Угоден, пусть меня читают;

Противен, пусть в огонь бросают:

Трубы похвальной не ищу.

И это в нем не уловка смирения. У него была своя публика, разукрашенная разными Глафирами, Парашами, Людмилами, Рандами и многими другими, которые, все вместе и каждая в свою очередь, одаряли поэта вдохновением. В предисловии к третьему изданию сочинений своих он прямо говорит: «Первое издание моих стихов, вышедшее в 1802 году, и второе — в 1808-м, были посвящены женскому полу». И чистосердечно, и похвально! Критике нечего тут совать свой нос и перо свое. Это не по ее части.

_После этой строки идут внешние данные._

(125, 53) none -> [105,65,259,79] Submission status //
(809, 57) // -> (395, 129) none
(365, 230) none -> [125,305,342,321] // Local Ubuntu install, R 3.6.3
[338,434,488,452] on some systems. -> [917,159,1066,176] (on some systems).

Любопытно также и то, что в предисловии своем говорит он о новом издании сочинений своих. «Я очень мало поправлял свои стихотворения, и в 3-м издании так же много старого вздору оставил, как и в прежних двух, да еще и много нового прибавил: потому что я в стихах моих хотел сохранить все оттенки чувств своих, видеть в них, как на картине, всю историю моего сердца, его волнения, перемену в образе мыслей». «Я ни одной безделки, ни одного стиха не вымарал, потому что всякий напоминает мне какое-либо происшествие, или мысль, или чувство, которое на меня действовало тогда и тогда».

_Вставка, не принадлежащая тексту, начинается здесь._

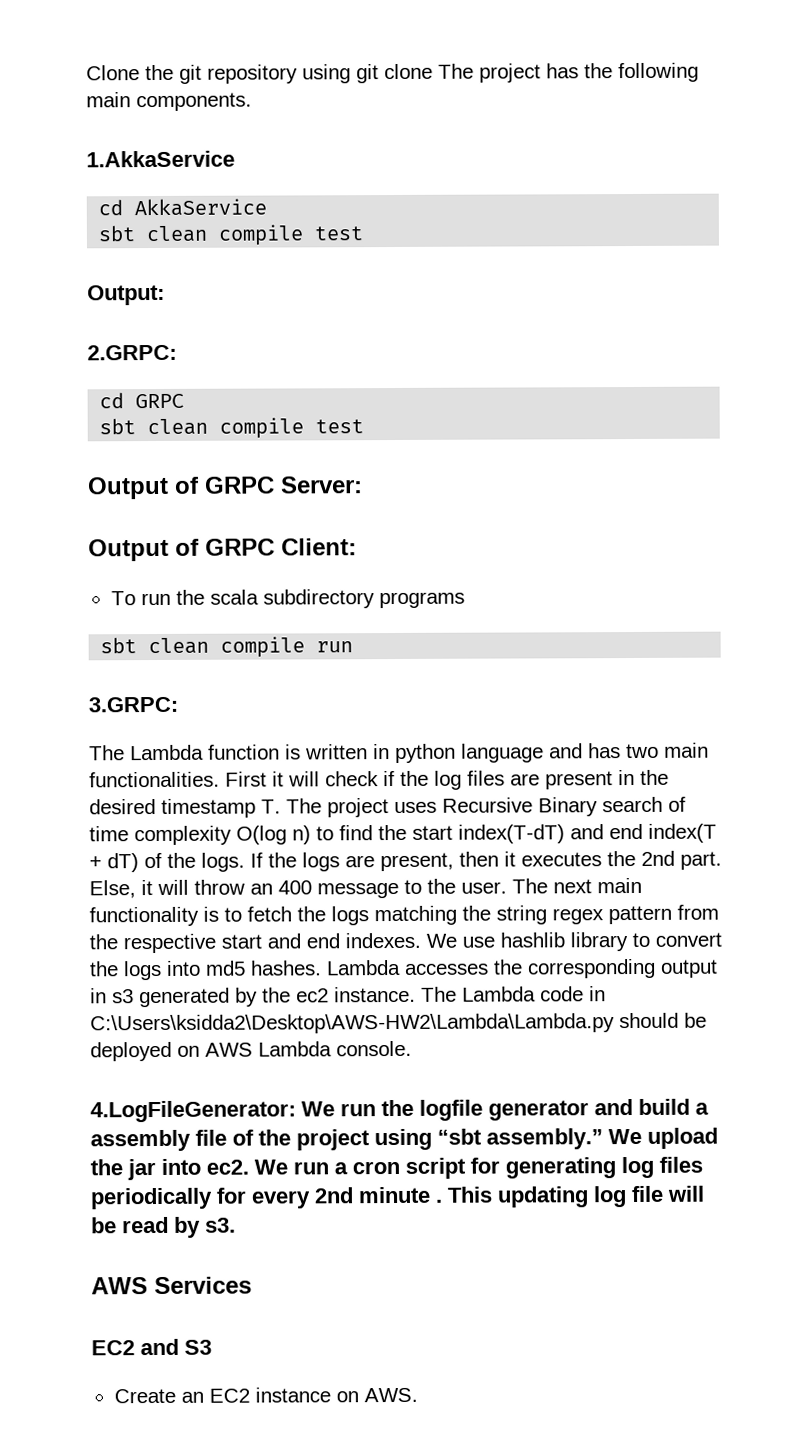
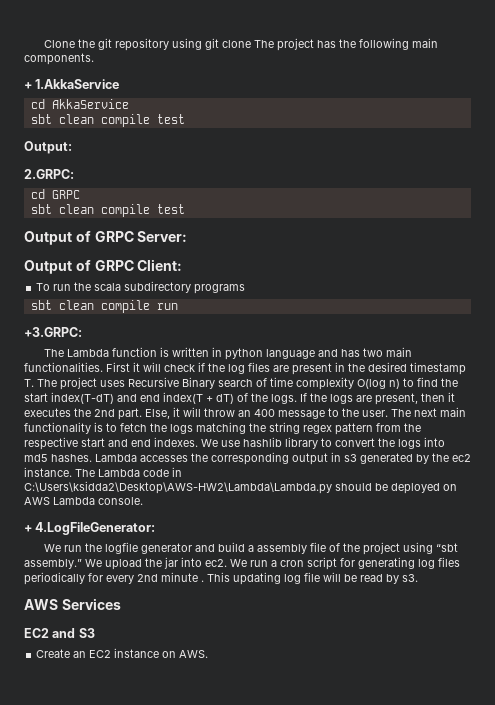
(252, 102) none -> [24,82,32,89] +
[88,696,178,713] 3.GRPC: -> [24,327,82,337] +3.GRPC:
(412, 1048) none -> [24,525,32,532] +
(296, 1111) none -> (156, 528) //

Нет сомнения, что в изданных четырех частях Долгорукова не все изящный товар, а довольно есть и баласта. Читатели, конечно, не могут разделить с автором приятное чувство собственности, с которым он, так сказать, любуется каждым стихом, напоминающим ему день, час, минуту протекшей жизни его. Но мы можем выбрать из жизни и сочинений его то, в чем способны сочувствовать ему, то, что не исключительно личное и для нас постороннее: с ним во многом можно не только встретиться, но и сойтись. Во всяком случае, полагаем, что сокращенное, выборное дешевое издание Долгорукова могло бы найти читателей и сочувствие между грамотными простолюдинами нашими. Простонародная литература наша очень бедна. Даже басни Крылова не совершенно общедоступное чтение. Не думаю, чтобы басня могла встретить большой успех в простом народе. Он так сжился, свыкся с животною и прозябаемою натурою, что мудрено увлекаться ему художественным воспроизведением этой натуры. Он знает, что дуб, заяц, лошадь не говорят, и не станет слушать их речей, когда со стороны заставят их говорить. Воображение этих людей мало развито, мало изощрено. Им нужны не иносказания, а сказания простые, живые, следовательно действительные. Мир басни заманчив и хорош для нас, разрозненных с натурою. За отсутствием настоящей, мы любуемся очерками ее в художественных картинах; нас пленяет простота в хорошей басне потому, что в нас самих простоты уже нет; попав нечаянно в деревню, мы лакомимся ломтем оржаного хлеба и крынкою свежего молока, потому что в городе пресытились белым хлебом и разными пряными приправами.